STF derruba decisão liminar de Barroso que autorizava enfermeiros a realizarem aborto legal
O Plenário do Supremo Tribunal Federal (STF) derrubou a decisão liminar do ministro Luís Roberto Barroso que propunha incluir enfermeiros entre os profissionais autorizados a realizar o aborto legal. O julgamento do colegiado terminou nesta sexta-feira (24).

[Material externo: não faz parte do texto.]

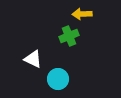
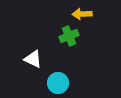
cyan circle: moved 4 px down
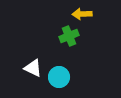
white triangle: moved 9 px down
cyan circle: moved 1 px right, 6 px up
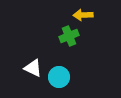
yellow arrow: moved 1 px right, 1 px down
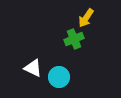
yellow arrow: moved 3 px right, 3 px down; rotated 54 degrees counterclockwise
green cross: moved 5 px right, 3 px down
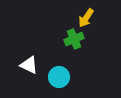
white triangle: moved 4 px left, 3 px up
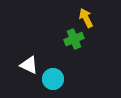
yellow arrow: rotated 120 degrees clockwise
cyan circle: moved 6 px left, 2 px down
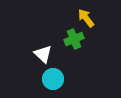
yellow arrow: rotated 12 degrees counterclockwise
white triangle: moved 14 px right, 11 px up; rotated 18 degrees clockwise
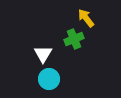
white triangle: rotated 18 degrees clockwise
cyan circle: moved 4 px left
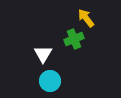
cyan circle: moved 1 px right, 2 px down
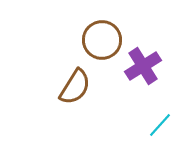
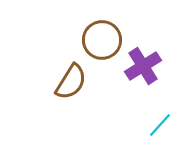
brown semicircle: moved 4 px left, 5 px up
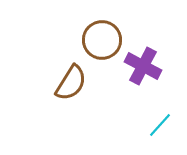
purple cross: rotated 30 degrees counterclockwise
brown semicircle: moved 1 px down
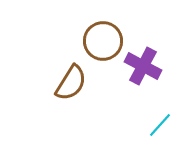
brown circle: moved 1 px right, 1 px down
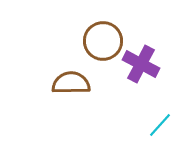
purple cross: moved 2 px left, 2 px up
brown semicircle: rotated 123 degrees counterclockwise
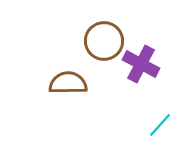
brown circle: moved 1 px right
brown semicircle: moved 3 px left
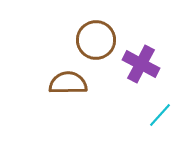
brown circle: moved 8 px left, 1 px up
cyan line: moved 10 px up
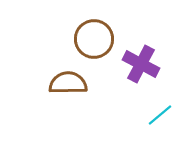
brown circle: moved 2 px left, 1 px up
cyan line: rotated 8 degrees clockwise
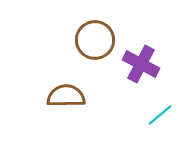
brown circle: moved 1 px right, 1 px down
brown semicircle: moved 2 px left, 13 px down
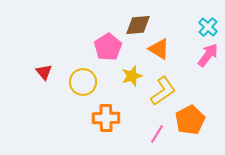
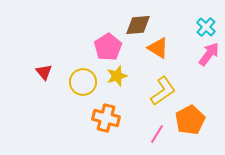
cyan cross: moved 2 px left
orange triangle: moved 1 px left, 1 px up
pink arrow: moved 1 px right, 1 px up
yellow star: moved 15 px left
orange cross: rotated 16 degrees clockwise
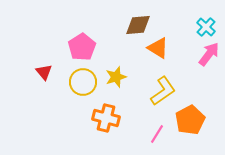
pink pentagon: moved 26 px left
yellow star: moved 1 px left, 1 px down
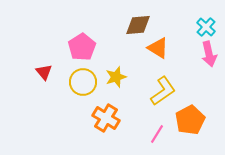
pink arrow: rotated 130 degrees clockwise
orange cross: rotated 16 degrees clockwise
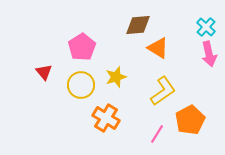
yellow circle: moved 2 px left, 3 px down
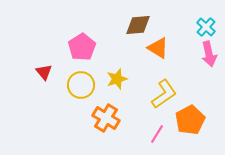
yellow star: moved 1 px right, 2 px down
yellow L-shape: moved 1 px right, 3 px down
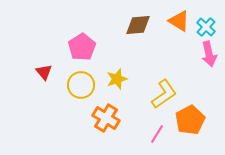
orange triangle: moved 21 px right, 27 px up
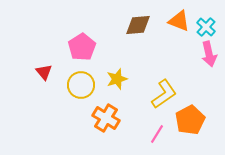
orange triangle: rotated 10 degrees counterclockwise
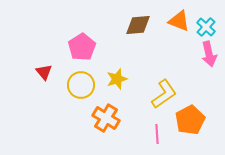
pink line: rotated 36 degrees counterclockwise
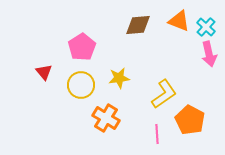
yellow star: moved 2 px right, 1 px up; rotated 10 degrees clockwise
orange pentagon: rotated 16 degrees counterclockwise
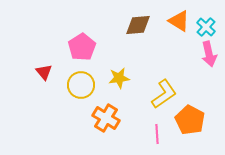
orange triangle: rotated 10 degrees clockwise
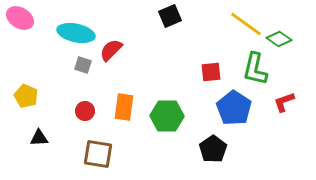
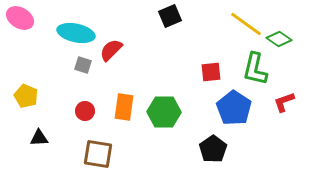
green hexagon: moved 3 px left, 4 px up
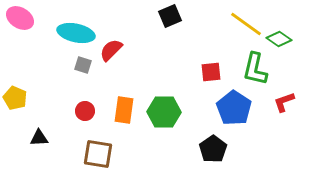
yellow pentagon: moved 11 px left, 2 px down
orange rectangle: moved 3 px down
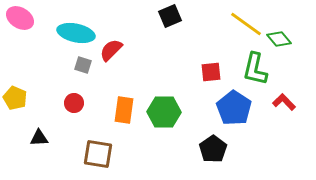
green diamond: rotated 15 degrees clockwise
red L-shape: rotated 65 degrees clockwise
red circle: moved 11 px left, 8 px up
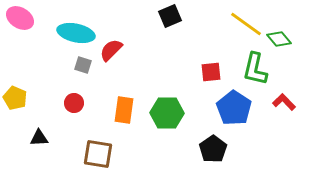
green hexagon: moved 3 px right, 1 px down
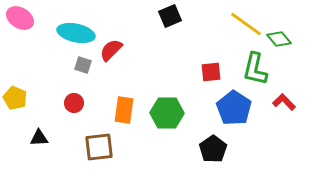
brown square: moved 1 px right, 7 px up; rotated 16 degrees counterclockwise
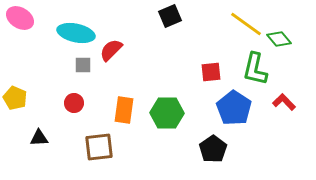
gray square: rotated 18 degrees counterclockwise
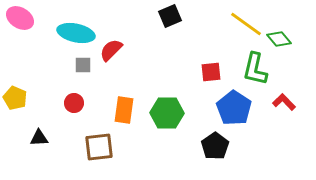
black pentagon: moved 2 px right, 3 px up
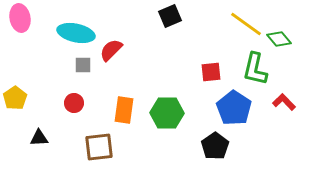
pink ellipse: rotated 48 degrees clockwise
yellow pentagon: rotated 15 degrees clockwise
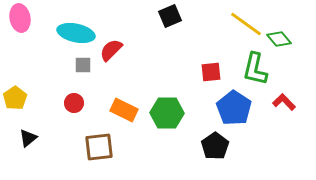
orange rectangle: rotated 72 degrees counterclockwise
black triangle: moved 11 px left; rotated 36 degrees counterclockwise
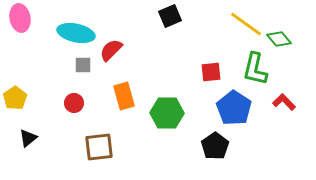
orange rectangle: moved 14 px up; rotated 48 degrees clockwise
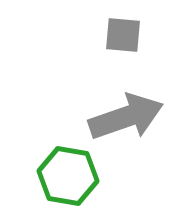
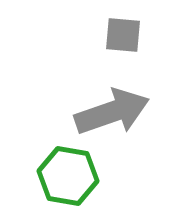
gray arrow: moved 14 px left, 5 px up
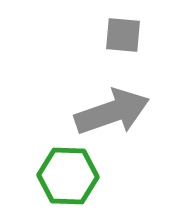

A decisão monocrática de Barroso, proferida pouco antes de sua aposentadoria da Corte, também buscava reconhecer a "insuficiente proteção ao direito fundamental" ao procedimento, mas foi rejeitada por unanimidade pelos demais ministros.
Prevaleceu o voto divergente do ministro Gilmar Mendes. Ele argumentou que não foram atendidos os requisitos necessários para uma decisão liminar de urgência (periculum in mora e fumus boni iuris), não havendo um fato novo ou urgência que justificasse a atuação monocrática do relator. Todos os outros ministros acompanharam essa posição.
CONTEXTO
A liminar de Barroso valia para duas das três ações que ele pautou e votou na última semana antes de deixar o STF. As ações questionavam obstáculos ao aborto legal no Brasil:
1ª Ação: Pedia que a interrupção da gravidez nas hipóteses legais não fosse exclusividade dos médicos, permitindo que diversas categorias de profissionais de saúde atuassem, conforme orienta a Organização Mundial da Saúde (OMS).
2ª Ação: Buscava garantir o acesso facilitado ao aborto legal para vítimas de estupro, derrubando obstáculos como uma nota técnica do Ministério da Saúde que restringe o procedimento, exigindo que ele seja feito até, no máximo, 22 semanas de gestação.
O ABORTO NO BRASIL
Atualmente, o aborto só é permitido pela legislação brasileira em casos de:
- Risco de vida da gestante.
- Gravidez resultante de estupro.
- Anencefalia fetal (conforme jurisprudência do STF).
A decisão liminar derrubada não estava inserida na terceira e principal ação sobre o tema (ADPF 442), que discute a descriminalização total do aborto até a 12ª semana de gestação.
Na véspera de sua aposentadoria, Barroso votou a favor do pedido dos autores desta ação, defendendo que a interrupção da gestação deve ser tratada como uma questão de saúde pública, não de Direito Penal, e que as mulheres possuem o direito fundamental à liberdade sexual e reprodutiva.